When lawyers are duking it out, generally neither side can be taken totally at face value, since they are going to only present one side of an adversarial situation.
That said, it certainly seems that the University of Mississippi has stolen a page out of former Gov. Haley Barbour’s playbook when it comes to trying to fend off requests for public records.
Ole Miss has told the attorney for former Rebel football coach Houston Nutt that he will have to cough up more than $25,000 if he wants the university to hand over five years of cellphone logs from another, recently departed Rebel coach, Hugh Freeze.
Nutt’s attorney, Thomas Mars, says he needs those records to further shore up his client’s claim that Freeze defamed Nutt by falsely telling reporters and recruits that most of the NCAA’s allegations of cheating against the school occurred during Nutt’s tenure as head coach.
A small slice of those cellphone logs was instrumental in exposing the sex scandal that led a couple of weeks ago to Freeze’s sudden resignation.
But a school attorney told Mars that before the university gives Nutt or his counsel more of those records, it will need to have outside counsel review them to see what the school has to turn over and what it can or must redact. And, of course, outside counsel isn’t cheap, thus the $25,000 price tag.

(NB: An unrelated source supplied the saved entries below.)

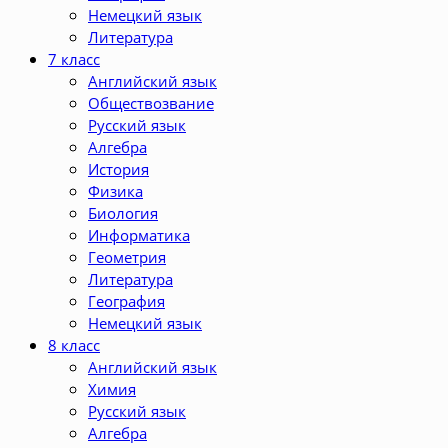
Немецкий язык
Литература
7 класс
Английский язык
Обществозвание
Русский язык
Алгебра
История
Физика
Биология
Информатика
Геометрия
Литература
География
Немецкий язык
8 класс
Английский язык
Химия
Русский язык
Алгебра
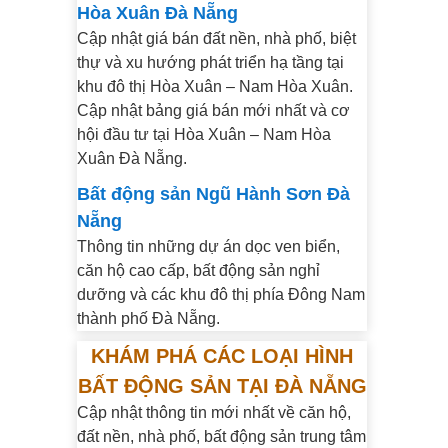
Hòa Xuân Đà Nẵng
Cập nhật giá bán đất nền, nhà phố, biệt
thự và xu hướng phát triển hạ tầng tại
khu đô thị Hòa Xuân – Nam Hòa Xuân.
Cập nhật bảng giá bán mới nhất và cơ
hội đầu tư tại Hòa Xuân – Nam Hòa
Xuân Đà Nẵng.
Bất động sản Ngũ Hành Sơn Đà
Nẵng
Thông tin những dự án dọc ven biển,
căn hộ cao cấp, bất động sản nghỉ
dưỡng và các khu đô thị phía Đông Nam
thành phố Đà Nẵng.
KHÁM PHÁ CÁC LOẠI HÌNH
BẤT ĐỘNG SẢN TẠI ĐÀ NẴNG
Cập nhật thông tin mới nhất về căn hộ,
đất nền, nhà phố, bất động sản trung tâm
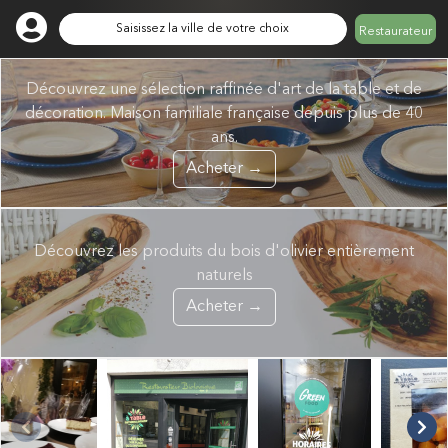
Saisissez la ville de votre choix
Restaurateur
Découvrez une sélection raffinée d'art de la table et de
décoration. Maison familiale française depuis plus de 40
ans.
Acheter →
Découvrez les produits du bois d'olivier entièrement
naturels
Acheter →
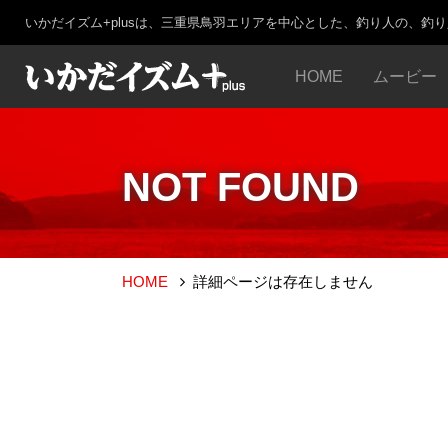
いかだイズム+plusは、三重県鳥羽エリアを中心とした、釣り人の、釣
HOME
ムービー
NOT FOUND
HOME
詳細ページは存在しません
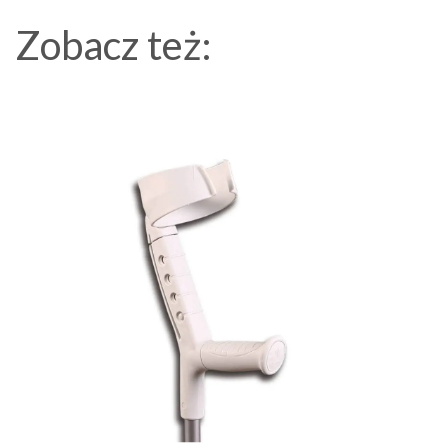
Zobacz też:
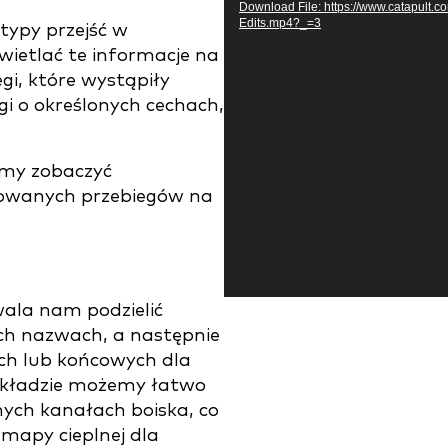
Download File: https://www.catapult.
Edits.mp4?_=3
typy przejść w
wietlać te informacje na
gi, które wystąpiły
gi o określonych cechach,
my zobaczyć
trowanych przebiegów na
ala nam podzielić
ch nazwach, a następnie
ych lub końcowych dla
ykładzie możemy łatwo
żnych kanałach boiska, co
u mapy cieplnej dla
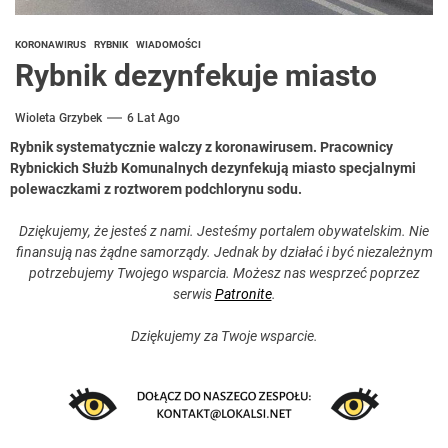
KORONAWIRUS
RYBNIK
WIADOMOŚCI
Rybnik dezynfekuje miasto
Wioleta Grzybek
6 Lat Ago
Rybnik systematycznie walczy z koronawirusem. Pracownicy
Rybnickich Służb Komunalnych dezynfekują miasto specjalnymi
polewaczkami z roztworem podchlorynu sodu.
Dziękujemy, że jesteś z nami. Jesteśmy portalem obywatelskim. Nie
finansują nas żądne samorządy. Jednak by działać i być niezależnym
potrzebujemy Twojego wsparcia. Możesz nas wesprzeć poprzez
serwis
Patronite
.
Dziękujemy za Twoje wsparcie.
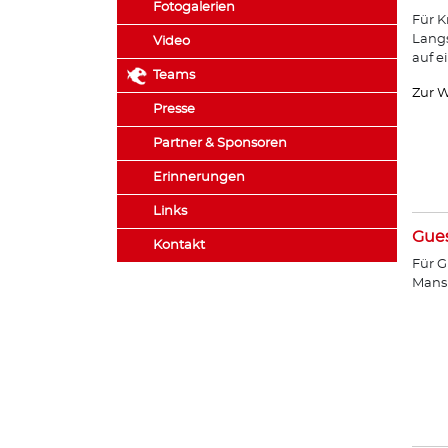
Fotogalerien
Für K
Lang
Video
auf e
Teams
Zur W
Presse
Partner & Sponsoren
Erinnerungen
Links
Gue
Kontakt
Für G
Mans 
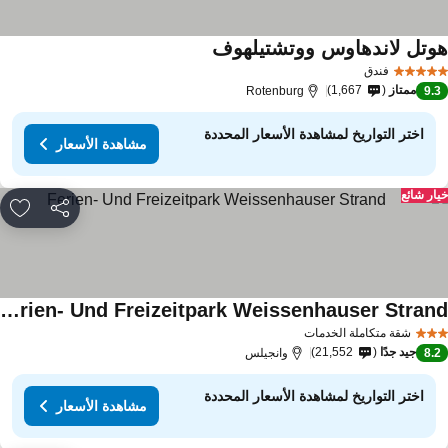
وتل لاندهاوس ووتشتيلهوف
فندق
ممتاز
1,667
Rotenburg
9.
اختر التواريخ لمشاهدة الأسعار المحددة
مشاهدة الأسعار
ار شائع
مشاركة
rites
Ferien- Und Freizeitpark Weissenhauser Strand
شقة متكاملة الخدمات
جيد جدًا
21,552
8.
وانجيلس
اختر التواريخ لمشاهدة الأسعار المحددة
مشاهدة الأسعار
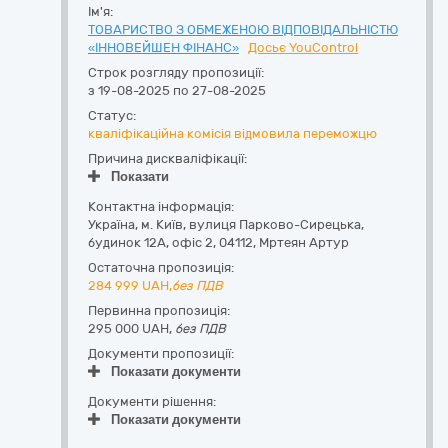
Ім'я:
ТОВАРИСТВО З ОБМЕЖЕНОЮ ВІДПОВІДАЛЬНІСТЮ
«ІННОВЕЙШЕН ФІНАНС»
Досьє YouControl
Строк розгляду пропозиції:
з 19-08-2025 по 27-08-2025
Статус:
кваліфікаційна комісія відмовила переможцю
Причина дискваліфікації:
Показати
Контактна інформація:
Україна
,
м. Київ
,
вулиця Парково-Сирецька,
будинок 12А, офіс 2
,
04112
,
Мртеян Артур
Остаточна пропозиція:
284 999
UAH,
без ПДВ
Первинна пропозиція:
295 000 UAH,
без ПДВ
Документи пропозиції:
Показати документи
Документи рішення:
Показати документи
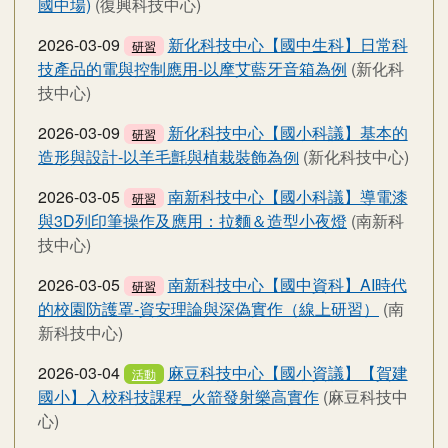
國中場)
(復興科技中心)
2026-03-09
新化科技中心【國中生科】日常科
研習
技產品的電與控制應用-以摩艾藍牙音箱為例
(新化科
技中心)
2026-03-09
新化科技中心【國小科議】基本的
研習
造形與設計-以羊毛氈與植栽裝飾為例
(新化科技中心)
2026-03-05
南新科技中心【國小科議】導電漆
研習
與3D列印筆操作及應用：拉麵＆造型小夜燈
(南新科
技中心)
2026-03-05
南新科技中心【國中資科】AI時代
研習
的校園防護罩-資安理論與深偽實作（線上研習）
(南
新科技中心)
2026-03-04
麻豆科技中心【國小資議】【賀建
活動
國小】入校科技課程_火箭發射樂高實作
(麻豆科技中
心)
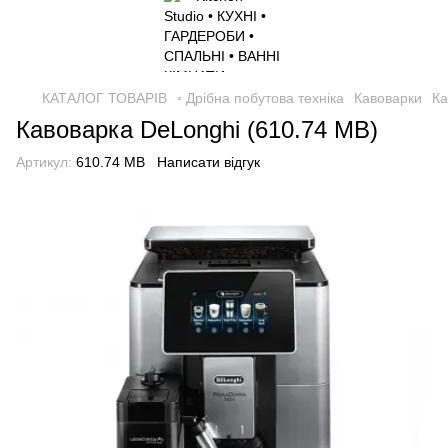
КАТАЛОГ ТОВАРІВ
◦ Дрібна побутова техніка
Кавоварки
Ка
Кавоварка DeLonghi (610.74 MB)
Артикул:
610.74 MB
Написати відгук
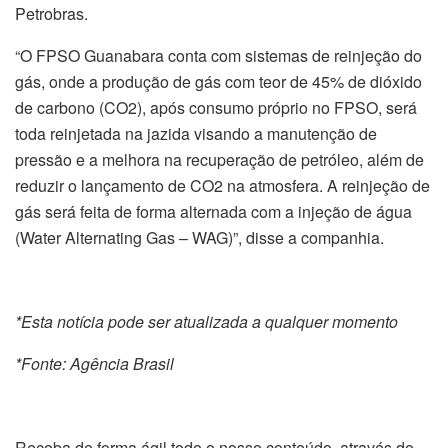
Petrobras.
“O FPSO Guanabara conta com sistemas de reinjeção do
gás, onde a produção de gás com teor de 45% de dióxido
de carbono (CO2), após consumo próprio no FPSO, será
toda reinjetada na jazida visando a manutenção de
pressão e a melhora na recuperação de petróleo, além de
reduzir o lançamento de CO2 na atmosfera. A reinjeção de
gás será feita de forma alternada com a injeção de água
(Water Alternating Gas – WAG)”, disse a companhia.
*Esta notícia pode ser atualizada a qualquer momento
*Fonte: Agência Brasil
Receba de forma ágil todo o nosso conteúdo, através do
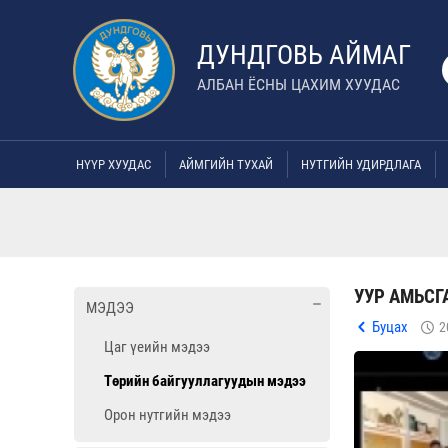
ДУНДГОВЬ АЙМАГ
АЛБАН ЁСНЫ ЦАХИМ ХУУДАС
НҮҮР ХУУДАС
АЙМГИЙН ТУХАЙ
НУТГИЙН УДИРДЛАГА
УУР АМЬС
МЭДЭЭ
Буцах
2
Цаг үеийн мэдээ
Төрийн байгууллагуудын мэдээ
Орон нутгийн мэдээ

This is reminiscent of the ploy Barbour used, while he was governor and weighing a possible run for president, and the national news media came digging.
When the magazine Mother Jones made a public records request for all of Barbour’s official emails, calendars, call logs and travel records as governor, his staff told the publication it would have to make a down payment of $60,000 — with a possible final cost of $200,000 — to get the documentation because of all of the time and people, including $175-an-hour attorneys, involved in the retrieval, review and permissible redacting of the records.
Subsequently, in an effort to combat such stonewalling, the state Ethics Commission, which enforces the Public Records Act, established a rule that said an agency can only charge what it costs for the lowest-paid employee to perform the required tasks to comply with the records request.
It’s unclear what the university thinks is redactable from the list of phone numbers Freeze called on his university-issued cellphone. Perhaps the phone numbers of recruits and players are exempt under federal privacy laws that protect student records.
Even if that’s the case, though, it wouldn’t take an attorney to match up the Freeze-dialed phone numbers with those of current or former students. There’s probably a computer program that could do it. If not, any modestly paid clerk could do the tedious comparison.
Mars has threatened to take the university to court if it keeps up with what he claims is a stalling tactic. It sounds as if he has a good case.